Une opacité organisée
Reste ce débat sous-jacent du risque potentiel qu'il y a à partager des données de santé avec des acteurs privés. Un argument balayé par Christian Saout : « On nous raconte une histoire. Si l'État et la Cnil ont constaté des infractions, elles n'ont jamais été sanctionnées. Qui veut-on réellement protéger, le citoyen ou l'État ? ». La puissance publique conserverait donc volontairement une opacité pour éviter que certains dysfonctionnements ne soient mis à jour. « Tout le monde n'a pas intérêt à ce que l'on sache ce qui se passe dans le système », analyse un bon connaisseur du dossier, avant de relever que ce sont des acteurs de la société civile qui ont récemment mis à jour les dérapages sur les tarifs de certains hôpitaux ou l'ampleur des dépassements sur les actes conservateurs des dentistes.
À défaut d'être entendus aujourd'hui, les critiques au projet actuel essaieront d'infléchir le texte lors de son passage au Parlement, qui ne devrait pas intervenir avant le printemps 2015. En expliquant que la France n'a aucun intérêt à bloquer un open data santé en plein développement chez la plupart de ses voisins.
* Possibilité de lever l'anonymat sur les données d'une personne connue par ailleurs en croisant certaines informations.
LA CONCERTATION PRÔNE UN ACCÈS EN FONCTION DU RISQUE
- 1 Données à risque nul d'identification
Ouverture par défaut.- 2 Données à très faible risque de réidentification *
Autorisation d'accès délivrée par la Cnil après avis du comité technique (experts, scientifiques) pour les acteurs non publics.- 3 Données à risque plus important de réidentification
-> Accès permanent (État, ARS...): arrêt ministériel après avis de la Cnil.

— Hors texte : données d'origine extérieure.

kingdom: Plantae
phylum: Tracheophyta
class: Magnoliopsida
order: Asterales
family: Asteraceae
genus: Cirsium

-> Accès ponctuels : autorisation de la Cnil après :
- avis du comité technique (pour la recherche académique) ;
- avis du comité technique + avis du comité d'orientation (représentants de tous les acteurs) pour les autres demandes.
La commission préconise un « guichet commun » pour les deux comités technique et d'orientation, situé au sein de l'Institut des données de santé (IDS).
PARTAGE À SENS UNIQUESi l'État traîne les pieds pour ouvrir les bases publiques, il entend bien récupérer les informations des assureurs santé. Selon le projet de loi de santé, le nouveau système national des données médico-administratives rassemble les données du système hospitalier (PMSI), de l'assurance maladie, c'est-à-dire la base du Sniiram, mais également les données transmises par les organismes d'assurance maladie complémentaire.